*** PROVIDED INFORMATION ***

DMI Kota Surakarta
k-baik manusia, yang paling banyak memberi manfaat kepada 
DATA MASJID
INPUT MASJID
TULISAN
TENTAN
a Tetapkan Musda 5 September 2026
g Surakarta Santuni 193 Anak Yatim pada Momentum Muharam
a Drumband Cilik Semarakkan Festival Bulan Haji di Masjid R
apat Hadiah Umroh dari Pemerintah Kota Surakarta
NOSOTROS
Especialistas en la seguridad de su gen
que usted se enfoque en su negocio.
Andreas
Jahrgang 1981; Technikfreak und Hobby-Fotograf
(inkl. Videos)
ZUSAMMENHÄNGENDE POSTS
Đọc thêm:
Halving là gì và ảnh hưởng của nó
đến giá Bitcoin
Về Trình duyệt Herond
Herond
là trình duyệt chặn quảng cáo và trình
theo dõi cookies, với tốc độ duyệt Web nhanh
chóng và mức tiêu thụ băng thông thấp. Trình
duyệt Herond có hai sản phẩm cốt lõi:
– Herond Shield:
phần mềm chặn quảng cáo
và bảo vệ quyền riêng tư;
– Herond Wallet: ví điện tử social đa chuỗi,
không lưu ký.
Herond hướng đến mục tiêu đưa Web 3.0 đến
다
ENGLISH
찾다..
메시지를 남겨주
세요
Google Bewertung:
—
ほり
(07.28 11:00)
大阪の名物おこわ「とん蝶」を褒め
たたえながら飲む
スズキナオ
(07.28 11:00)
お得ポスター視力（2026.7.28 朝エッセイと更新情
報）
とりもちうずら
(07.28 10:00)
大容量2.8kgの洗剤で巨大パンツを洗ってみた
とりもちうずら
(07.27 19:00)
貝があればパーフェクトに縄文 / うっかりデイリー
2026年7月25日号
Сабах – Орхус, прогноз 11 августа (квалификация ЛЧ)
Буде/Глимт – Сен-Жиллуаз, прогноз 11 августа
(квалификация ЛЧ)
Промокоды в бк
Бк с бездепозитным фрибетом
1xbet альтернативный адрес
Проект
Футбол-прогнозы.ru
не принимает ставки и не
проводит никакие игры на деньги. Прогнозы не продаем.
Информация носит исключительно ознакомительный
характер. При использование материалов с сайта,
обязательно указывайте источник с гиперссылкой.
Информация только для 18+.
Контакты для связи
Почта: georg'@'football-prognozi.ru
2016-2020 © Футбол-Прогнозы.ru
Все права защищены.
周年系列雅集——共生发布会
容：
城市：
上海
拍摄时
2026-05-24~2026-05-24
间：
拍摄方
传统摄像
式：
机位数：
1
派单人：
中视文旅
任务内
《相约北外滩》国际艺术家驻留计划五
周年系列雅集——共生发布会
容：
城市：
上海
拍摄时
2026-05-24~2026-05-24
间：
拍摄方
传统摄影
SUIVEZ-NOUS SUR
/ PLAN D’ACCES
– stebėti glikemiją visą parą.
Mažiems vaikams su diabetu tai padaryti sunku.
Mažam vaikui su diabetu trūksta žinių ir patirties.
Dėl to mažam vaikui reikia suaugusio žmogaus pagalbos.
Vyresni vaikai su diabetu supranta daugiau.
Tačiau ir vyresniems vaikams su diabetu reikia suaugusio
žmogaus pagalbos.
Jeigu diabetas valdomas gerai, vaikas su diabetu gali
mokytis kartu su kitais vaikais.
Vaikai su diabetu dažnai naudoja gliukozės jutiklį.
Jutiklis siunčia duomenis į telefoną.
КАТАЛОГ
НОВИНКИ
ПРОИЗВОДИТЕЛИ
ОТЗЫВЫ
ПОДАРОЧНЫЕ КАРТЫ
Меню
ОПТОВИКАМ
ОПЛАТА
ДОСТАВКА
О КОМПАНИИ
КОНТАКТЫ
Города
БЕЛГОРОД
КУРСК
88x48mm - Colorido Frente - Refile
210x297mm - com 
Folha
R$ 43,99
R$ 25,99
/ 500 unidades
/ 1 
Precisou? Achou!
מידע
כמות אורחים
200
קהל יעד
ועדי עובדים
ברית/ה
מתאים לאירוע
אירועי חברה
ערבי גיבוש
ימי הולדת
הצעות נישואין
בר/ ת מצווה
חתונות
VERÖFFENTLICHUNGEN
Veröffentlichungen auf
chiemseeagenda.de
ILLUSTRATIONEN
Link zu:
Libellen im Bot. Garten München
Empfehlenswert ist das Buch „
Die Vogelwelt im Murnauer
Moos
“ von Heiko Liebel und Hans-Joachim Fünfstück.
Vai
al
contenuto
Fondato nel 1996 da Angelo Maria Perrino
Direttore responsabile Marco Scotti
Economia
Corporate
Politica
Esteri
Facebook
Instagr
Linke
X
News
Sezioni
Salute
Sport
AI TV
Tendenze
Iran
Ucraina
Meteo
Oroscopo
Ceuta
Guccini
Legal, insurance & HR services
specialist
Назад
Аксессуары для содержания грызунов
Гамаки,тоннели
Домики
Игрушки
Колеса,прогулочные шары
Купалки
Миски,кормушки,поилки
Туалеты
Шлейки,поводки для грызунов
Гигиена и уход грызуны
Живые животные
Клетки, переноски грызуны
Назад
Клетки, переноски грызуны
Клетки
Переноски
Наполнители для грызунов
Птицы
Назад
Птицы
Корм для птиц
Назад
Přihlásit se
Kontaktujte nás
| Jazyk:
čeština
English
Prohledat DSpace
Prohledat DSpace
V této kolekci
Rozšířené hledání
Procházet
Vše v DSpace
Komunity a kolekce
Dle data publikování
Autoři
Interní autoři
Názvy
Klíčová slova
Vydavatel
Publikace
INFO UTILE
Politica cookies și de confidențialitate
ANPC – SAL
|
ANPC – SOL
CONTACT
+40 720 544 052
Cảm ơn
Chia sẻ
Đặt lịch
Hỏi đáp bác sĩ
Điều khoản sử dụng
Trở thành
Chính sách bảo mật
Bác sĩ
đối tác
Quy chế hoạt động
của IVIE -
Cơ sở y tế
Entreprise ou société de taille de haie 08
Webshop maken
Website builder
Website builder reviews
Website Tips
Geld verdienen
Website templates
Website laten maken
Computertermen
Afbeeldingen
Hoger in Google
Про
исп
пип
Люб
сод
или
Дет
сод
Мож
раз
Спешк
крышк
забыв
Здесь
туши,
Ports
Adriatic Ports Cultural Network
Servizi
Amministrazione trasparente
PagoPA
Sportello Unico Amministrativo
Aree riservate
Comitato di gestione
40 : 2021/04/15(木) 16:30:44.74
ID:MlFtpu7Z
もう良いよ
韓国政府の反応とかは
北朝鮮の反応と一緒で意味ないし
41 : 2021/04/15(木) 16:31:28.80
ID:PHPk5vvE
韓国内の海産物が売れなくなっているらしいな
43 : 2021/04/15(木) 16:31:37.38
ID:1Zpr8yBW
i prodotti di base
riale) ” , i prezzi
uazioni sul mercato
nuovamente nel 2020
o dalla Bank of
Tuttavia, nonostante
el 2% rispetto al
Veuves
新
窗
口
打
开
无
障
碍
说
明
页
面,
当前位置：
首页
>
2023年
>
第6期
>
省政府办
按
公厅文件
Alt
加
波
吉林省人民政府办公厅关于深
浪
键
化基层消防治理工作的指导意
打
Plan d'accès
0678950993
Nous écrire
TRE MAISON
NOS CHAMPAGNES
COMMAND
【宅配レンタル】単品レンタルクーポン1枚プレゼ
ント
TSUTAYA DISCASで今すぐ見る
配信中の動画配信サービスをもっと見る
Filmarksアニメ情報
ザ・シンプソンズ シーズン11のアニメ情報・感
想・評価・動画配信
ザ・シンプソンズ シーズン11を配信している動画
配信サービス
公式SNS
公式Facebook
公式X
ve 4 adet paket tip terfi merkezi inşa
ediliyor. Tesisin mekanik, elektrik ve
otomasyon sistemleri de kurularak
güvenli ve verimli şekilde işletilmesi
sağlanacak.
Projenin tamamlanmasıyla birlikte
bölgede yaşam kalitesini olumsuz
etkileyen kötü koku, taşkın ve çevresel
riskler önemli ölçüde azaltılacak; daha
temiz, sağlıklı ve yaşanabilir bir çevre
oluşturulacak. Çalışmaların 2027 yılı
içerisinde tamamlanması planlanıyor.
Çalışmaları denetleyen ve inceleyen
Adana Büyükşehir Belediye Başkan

***

Please retype the material from its first line through the line containing "chóng và mức tiêu thụ băng thông thấp. Trình", with each line unchanged.

DMI Kota Surakarta
k-baik manusia, yang paling banyak memberi manfaat kepada 
DATA MASJID
INPUT MASJID
TULISAN
TENTAN
a Tetapkan Musda 5 September 2026
g Surakarta Santuni 193 Anak Yatim pada Momentum Muharam
a Drumband Cilik Semarakkan Festival Bulan Haji di Masjid R
apat Hadiah Umroh dari Pemerintah Kota Surakarta
NOSOTROS
Especialistas en la seguridad de su gen
que usted se enfoque en su negocio.
Andreas
Jahrgang 1981; Technikfreak und Hobby-Fotograf
(inkl. Videos)
ZUSAMMENHÄNGENDE POSTS
Đọc thêm:
Halving là gì và ảnh hưởng của nó
đến giá Bitcoin
Về Trình duyệt Herond
Herond
là trình duyệt chặn quảng cáo và trình
theo dõi cookies, với tốc độ duyệt Web nhanh
chóng và mức tiêu thụ băng thông thấp. Trình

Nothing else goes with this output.